Há outros dois temas sensíveis nas relações entre Portugal e Angola, relacionados com a reparação pela colonização e as recentes leis dos estrangeiros e da nacionalidade, que Marcelo Rebelo de Sousa optou por evitar, desta vez.
O assunto criou ondas de comentários que revelaram que o país está menos preparado para o tema do que Marcelo, mas o Presidente manteve a narrativa com laivos suavizantes.
A propósito dos 50 anos da independência de Angola, o CESOP – Centro de Estudos e Sondagens de Opinião da Universidade Católica Portuguesa –, em parceria com a Comissão Comemorativa dos 50 anos do 25 de Abril e a RTP, colocou a pergunta: «Acha que a descolonização foi muito boa, boa, nem boa nem má, má ou muito má?» O resultado dá 9% para ‘muito má’, 17% para ‘má’, 32% para ‘nem boa nem má’ e 30% para ‘boa’, o que não dá uma ideia pouco benevolente de todo o processo – com 35% a responsabilizar os negociadores portugueses da época, mais do que aqueles que responsabilizam o antigo regime (29%).
«Portugal deve pedir oficialmente desculpa aos países africanos de língua portuguesa pela colonização?» – foi outra das perguntas. 35% disseram que sim, 58% disseram que não. Ainda assim, a maioria (60%) acha que falar de descolonização tem mais coisas positivas do que negativas.

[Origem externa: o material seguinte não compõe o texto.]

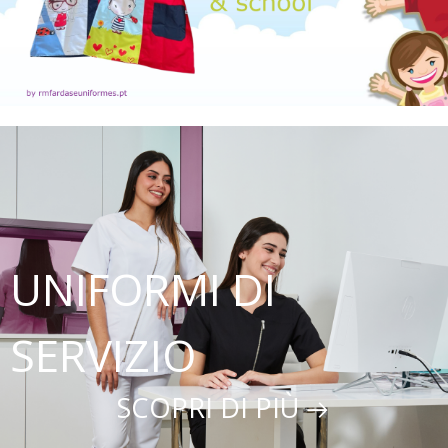
UNIFORMI DI
SERVIZIO
SCOPRI DI PIÙ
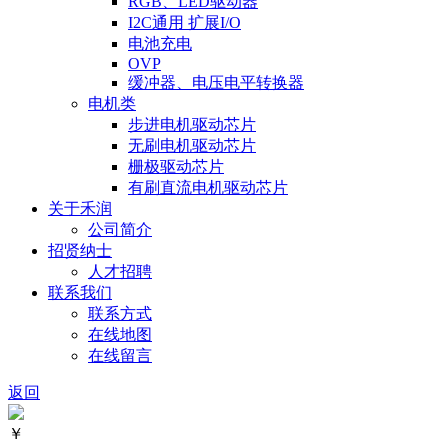
RGB、LED驱动器
I2C通用 扩展I/O
电池充电
OVP
缓冲器、电压电平转换器
电机类
步进电机驱动芯片
无刷电机驱动芯片
栅极驱动芯片
有刷直流电机驱动芯片
关于禾润
公司简介
招贤纳士
人才招聘
联系我们
联系方式
在线地图
在线留言
返回
￥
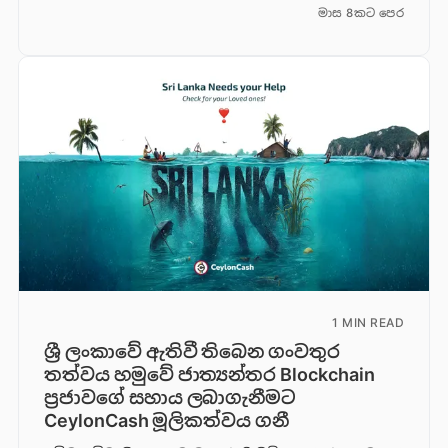
මාස 8කට පෙර
1 MIN READ
ශ්‍රී ලංකාවේ ඇතිවී තිබෙන ගංවතුර
තත්වය හමුවේ ජාත්‍යන්තර Blockchain
ප්‍රජාවගේ සහාය ලබාගැනීමට
CeylonCash මූලිකත්වය ග​නී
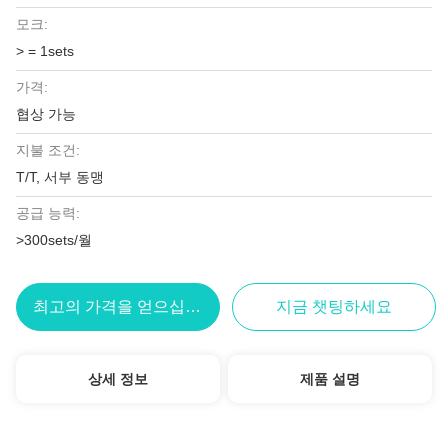
모크:
> = 1sets
가격:
협상 가능
지불 조건:
T/T, 서부 동맹
공급 능력:
>300sets/월
최고의 가격을 얻으십시오
지금 챗팅하세요
상세 정보
제품 설명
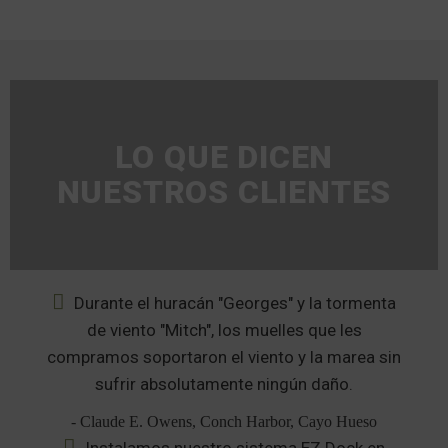
LO QUE DICEN
NUESTROS CLIENTES
Durante el huracán "Georges" y la tormenta
de viento "Mitch", los muelles que les
compramos soportaron el viento y la marea sin
sufrir absolutamente ningún daño.
- Claude E. Owens, Conch Harbor, Cayo Hueso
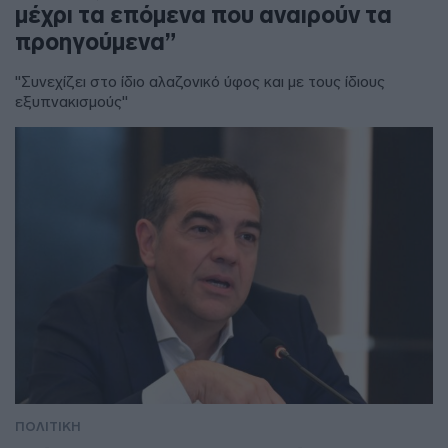
μέχρι τα επόμενα που αναιρούν τα
προηγούμενα”
"Συνεχίζει στο ίδιο αλαζονικό ύφος και με τους ίδιους
εξυπνακισμούς"
ΠΟΛΙΤΙΚΗ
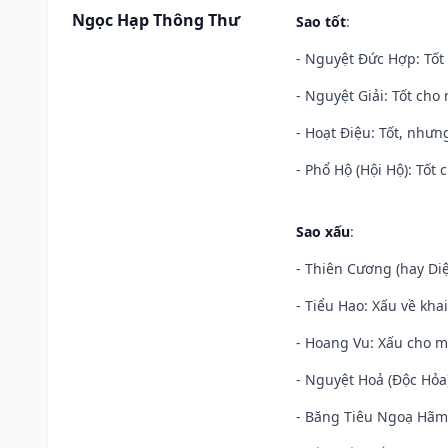
Ngọc Hạp Thông Thư
Sao tốt
:
- Nguyệt Đức Hợp: Tốt 
- Nguyệt Giải: Tốt cho 
- Hoạt Điệu: Tốt, nhưn
- Phổ Hộ (Hội Hộ): Tốt 
Sao xấu
:
- Thiên Cương (hay Diệ
- Tiểu Hao: Xấu về khai
- Hoang Vu: Xấu cho m
- Nguyệt Hoả (Độc Hỏa)
- Băng Tiêu Ngoạ Hãm:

Alberto Oliveira Pinto, historiador e autor de História de Angola, um extenso livro publicado em 2016, considera que «em História não se pede desculpa a ninguém, nem se fazem reparações; os danos do colonialismo compensam-se com a cooperação e com os projetos em comum. Tudo o que diga respeito a objetos de museu, eles têm de ser preservados onde estiverem», para acrescentar que o Estado angolano «pouco apoio, ou quase nenhum, dá aos próprios museus de Angola – e depois vem pedir reparações e devoluções de peças a Portugal».